> [WORK INSTRUCTIONS]
1. In the rotary broach forum thread, what force rating is given for the light duty model?
2. Summarize the rotary broach forum thread in two sentences.
3. Write the next part of the rotary broach forum thread, starting after its final line.

*** PAGE EXTRACT Section Begins ***

# Rotary Broach For Pm727



## Buggy Chief (Nov 18, 2016)

Anyone have a rotary broach they recommend?  The DB custom looks interesting to my novice eye...

http://dbcustoms.us/products


----------



## wawoodman (Nov 18, 2016)

Certainly seems like an affordable option to the ones I've seen. I wonder what the difference between the standard and light duty, is.


----------



## jbolt (Nov 18, 2016)

I made my own. http://www.hobby-machinist.com/threads/show-us-your-shop-made-tooling.6005/page-6#post-165788


----------



## talvare (Nov 19, 2016)

wawoodman said:


> I wonder what the difference between the standard and light duty, is.



Light duty rated at 850 lbs of force, Normal duty rated at 1500 lbs of force.

Ted


----------



## broach (Nov 19, 2016)

*** PAGE EXTRACT Section Ends ***
*** SOURCE DATA Section Begins ***

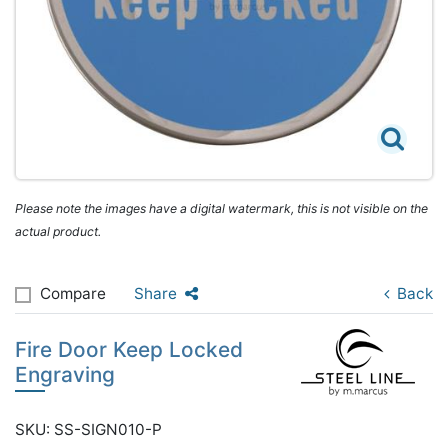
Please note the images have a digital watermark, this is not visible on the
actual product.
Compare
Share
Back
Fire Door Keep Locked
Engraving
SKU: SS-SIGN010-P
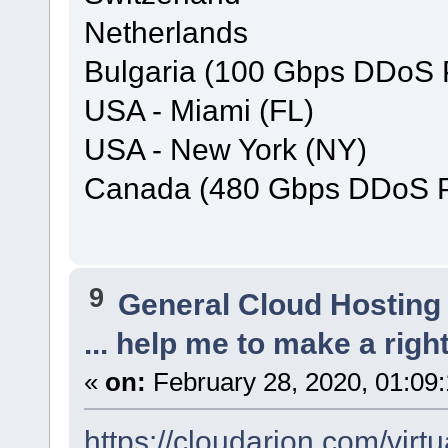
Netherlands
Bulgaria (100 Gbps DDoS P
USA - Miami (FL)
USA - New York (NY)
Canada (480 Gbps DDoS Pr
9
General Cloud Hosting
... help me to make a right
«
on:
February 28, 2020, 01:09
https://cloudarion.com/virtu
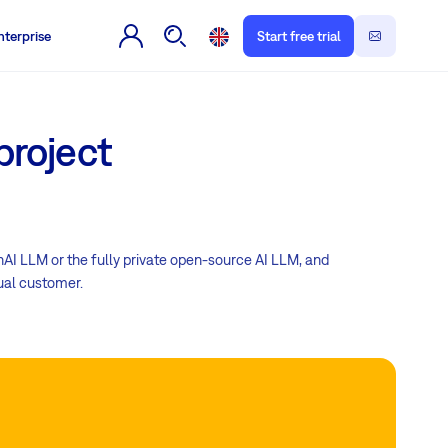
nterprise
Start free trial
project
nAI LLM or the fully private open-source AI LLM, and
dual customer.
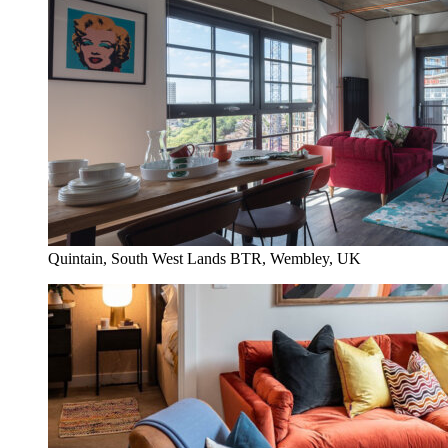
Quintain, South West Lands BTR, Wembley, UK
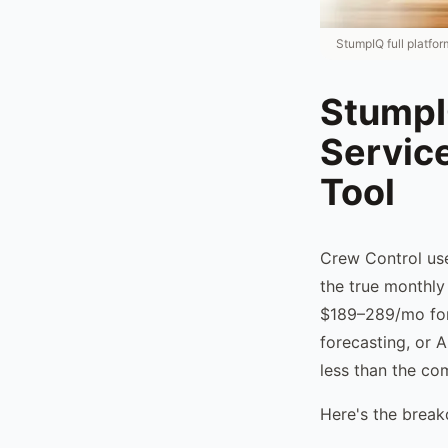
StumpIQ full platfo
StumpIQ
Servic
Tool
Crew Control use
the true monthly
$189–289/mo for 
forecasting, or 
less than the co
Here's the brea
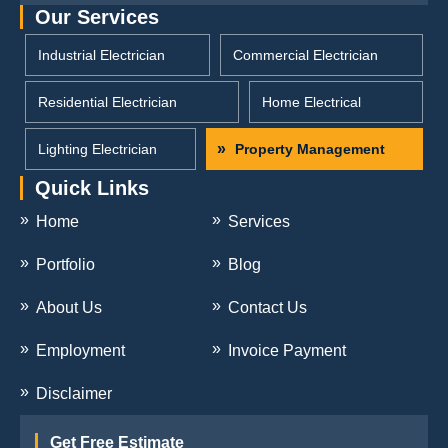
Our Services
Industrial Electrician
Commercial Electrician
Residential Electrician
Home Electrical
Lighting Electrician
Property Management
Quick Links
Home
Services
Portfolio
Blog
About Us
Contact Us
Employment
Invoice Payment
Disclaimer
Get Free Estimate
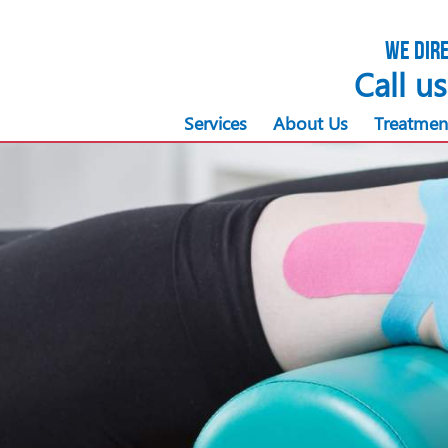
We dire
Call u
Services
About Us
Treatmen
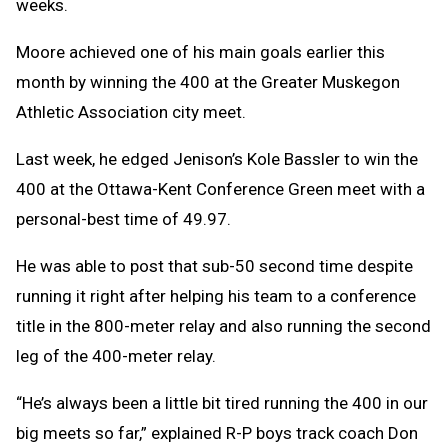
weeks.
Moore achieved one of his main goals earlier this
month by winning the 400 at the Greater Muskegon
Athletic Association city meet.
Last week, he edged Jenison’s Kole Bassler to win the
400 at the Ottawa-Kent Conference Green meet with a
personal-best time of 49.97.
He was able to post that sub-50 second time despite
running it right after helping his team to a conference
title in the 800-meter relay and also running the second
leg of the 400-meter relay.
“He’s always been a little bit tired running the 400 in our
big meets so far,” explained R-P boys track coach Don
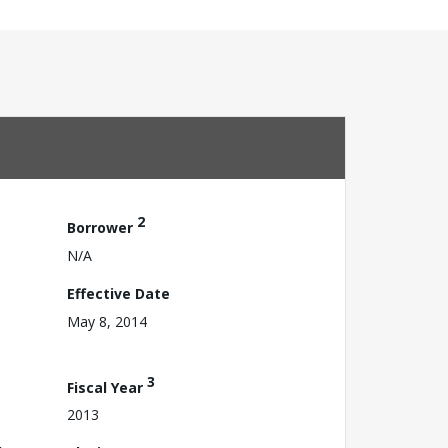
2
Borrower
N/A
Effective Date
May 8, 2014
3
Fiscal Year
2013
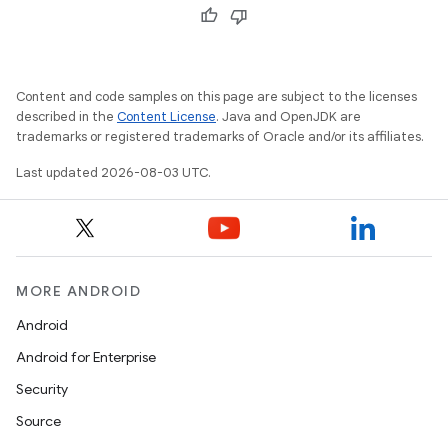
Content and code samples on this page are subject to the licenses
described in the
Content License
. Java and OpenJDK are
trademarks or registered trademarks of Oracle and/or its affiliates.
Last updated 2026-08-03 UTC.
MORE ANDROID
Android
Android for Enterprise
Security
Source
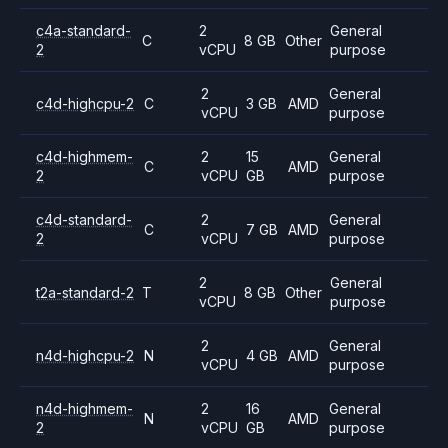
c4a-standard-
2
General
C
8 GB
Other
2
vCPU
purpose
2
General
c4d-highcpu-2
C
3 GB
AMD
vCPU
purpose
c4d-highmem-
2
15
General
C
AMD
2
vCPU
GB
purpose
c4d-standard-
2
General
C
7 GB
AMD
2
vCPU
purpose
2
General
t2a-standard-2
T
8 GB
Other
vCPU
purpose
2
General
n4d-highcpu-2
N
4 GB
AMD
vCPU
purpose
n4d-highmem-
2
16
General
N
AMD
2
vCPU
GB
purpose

*** SOURCE DATA Section Ends ***

> [ANSWERS BY TASK]
1. 850 lbs of force.

2. A member asks for rotary broach recommendations for a PM727 and points to the DB Customs broach, which another member calls an affordable option while wondering how the standard and light duty versions differ. One reply says the poster made their own, and another answers that the light duty model is rated at 850 lbs of force and the normal duty at 1500 lbs.

3.
Buggy Chief said:


> Anyone have a rotary broach they recommend?  The DB custom looks interesting to my novice eye...
> 
> http://dbcustoms.us/products


Polygon Solutions also has a great inexpensive model:
http://www.polygonsolutions.com/rotary-broach-tool-holders/basic-rotary-broach-tool-holder/


----------



## sgisler (Nov 19, 2016)

I'd keep an eye on 'thebay', if you aren't in a hurry. I picked up a barely used Slater for less than 200 bucks.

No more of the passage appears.